Mal den Lötkolben schwingen oder in den Ingenieuralltag hineinschnuppern - der Berufsinfotag an der IGS Bovenden machte dies für Schülerinnen und Schüler möglich.

Bovenden – Die Schülerinnen und Schüler des neunten und zehnten Jahrgangs der IGS Bovenden konnten sich am Donnerstag, 11. November, in verschiedenen beruflichen Bereichen ausprobieren.

Dabei präsentierten sieben Betriebe aus der Region insgesamt 24 Ausbildungsberufe. Eine große Chance für die Schüler, denn: Die Unternehmen hatten gleich auch Ausbildungsplätze für den kommenden Sommer mit im Gepäck. Eine gute Gelegenheit also für die Schüler, sich mit den Berufen vertraut zu machen und die Betriebe kennenzulernen.

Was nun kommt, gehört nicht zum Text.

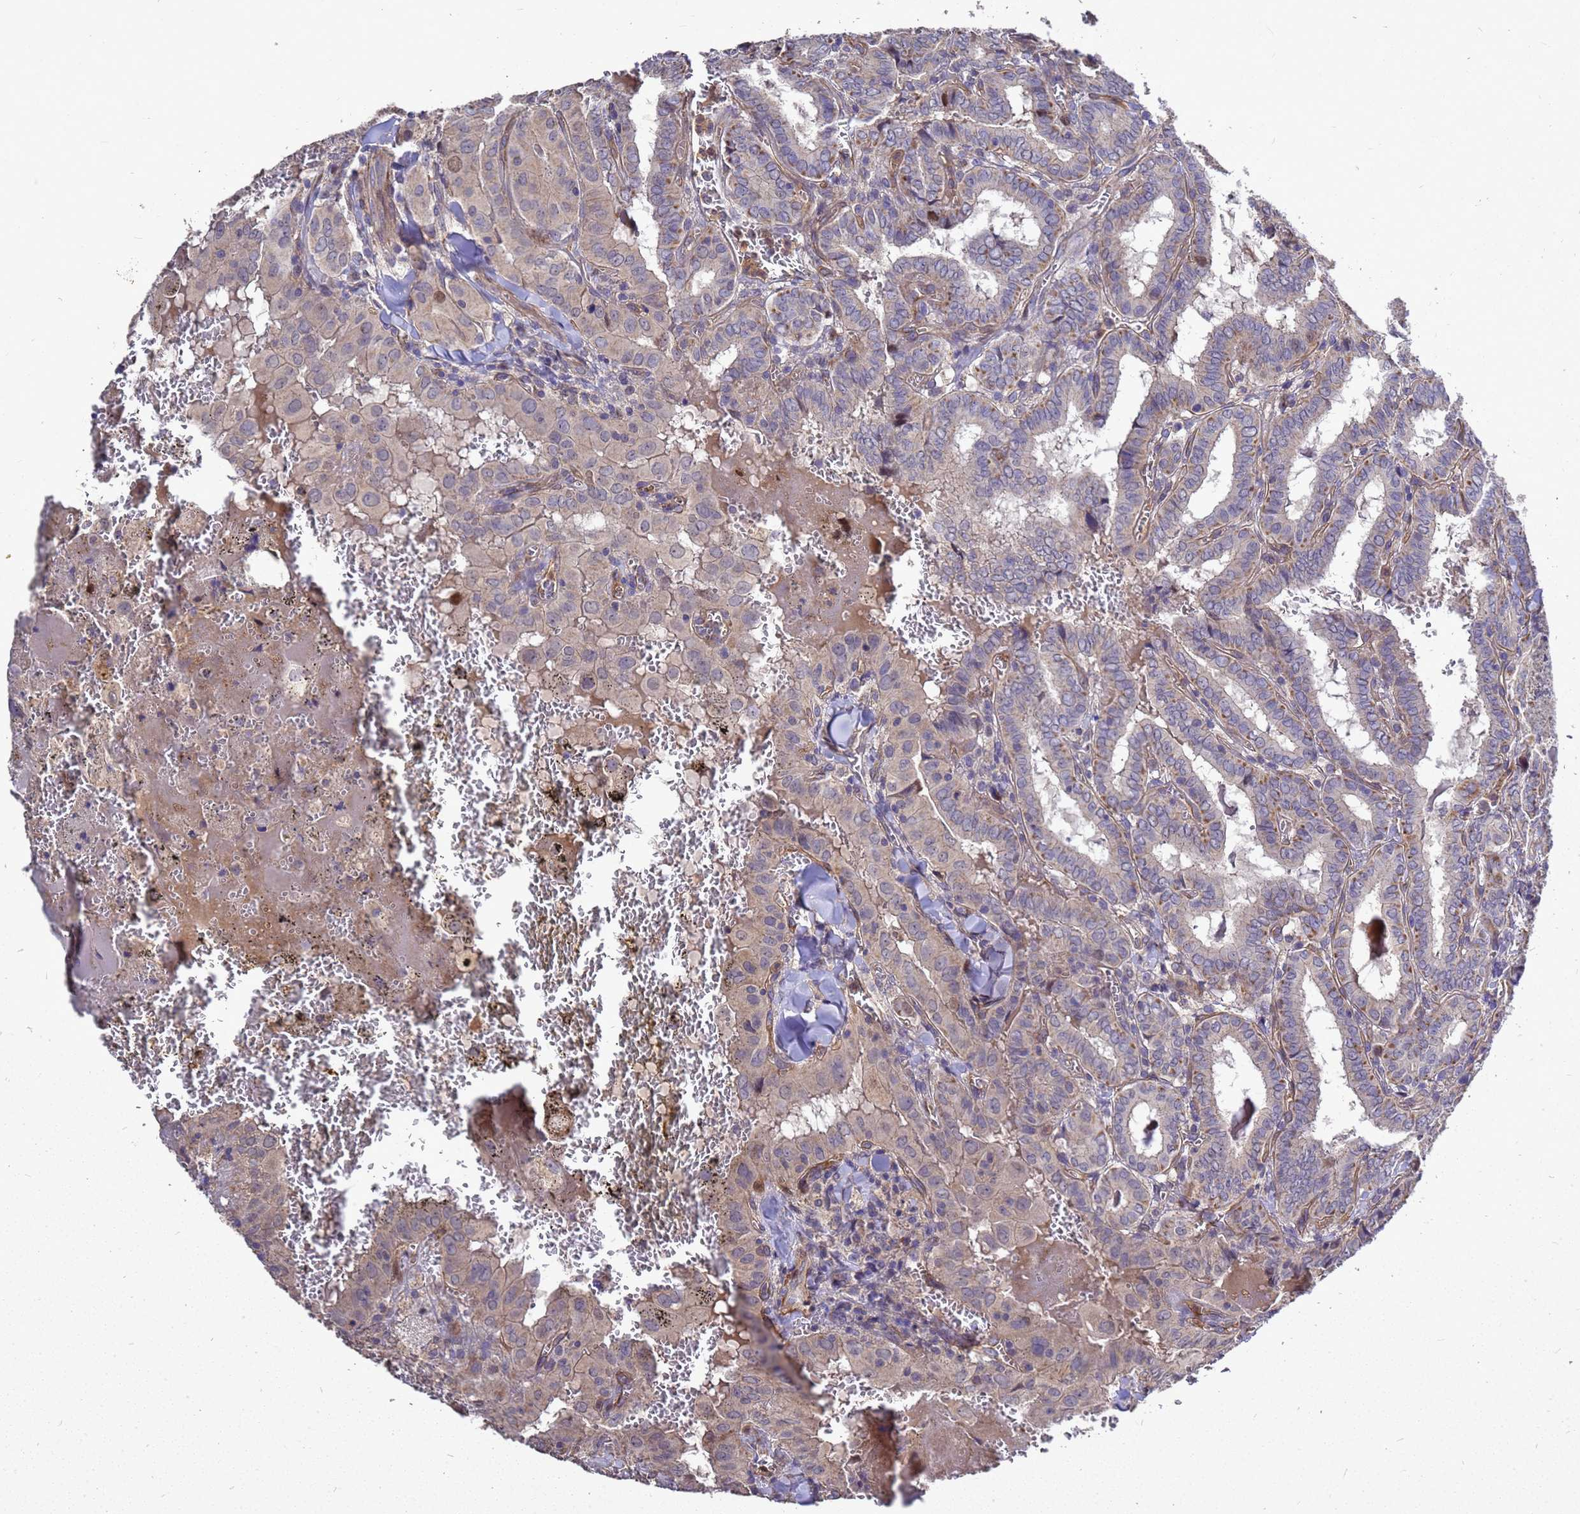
{"staining": {"intensity": "moderate", "quantity": "<25%", "location": "cytoplasmic/membranous"}, "tissue": "thyroid cancer", "cell_type": "Tumor cells", "image_type": "cancer", "snomed": [{"axis": "morphology", "description": "Papillary adenocarcinoma, NOS"}, {"axis": "topography", "description": "Thyroid gland"}], "caption": "Immunohistochemistry (IHC) (DAB (3,3'-diaminobenzidine)) staining of human papillary adenocarcinoma (thyroid) exhibits moderate cytoplasmic/membranous protein positivity in approximately <25% of tumor cells.", "gene": "RSPRY1", "patient": {"sex": "female", "age": 72}}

Das sei auch dringend nötig, sagte Schülleiterin Renate Heyn. „Die Schüler der jetzigen zehnten Klasse haben wegen Corona bislang keinen Einblick ins Berufsleben durch ein Praktikum bekommen“, sagte sie. „Durch den Berufsinfotag haben sie die Möglichkeit, Kontakt zu Betrieben aufzunehmen.“

Timo Lüdecke, Leiter des Fachbereichs Arbeit-Wirtschaft-Technik, freute sich, dass die sieben Unternehmen den Schülern ermöglichten, den „Riesennachteil“ – die ausgefallenen Praktika – auszugleichen. Das Ziel der Schule sei schon immer gewesen, den Übergang von der Schule ins Berufsleben möglichst barrierefrei zu gestalten.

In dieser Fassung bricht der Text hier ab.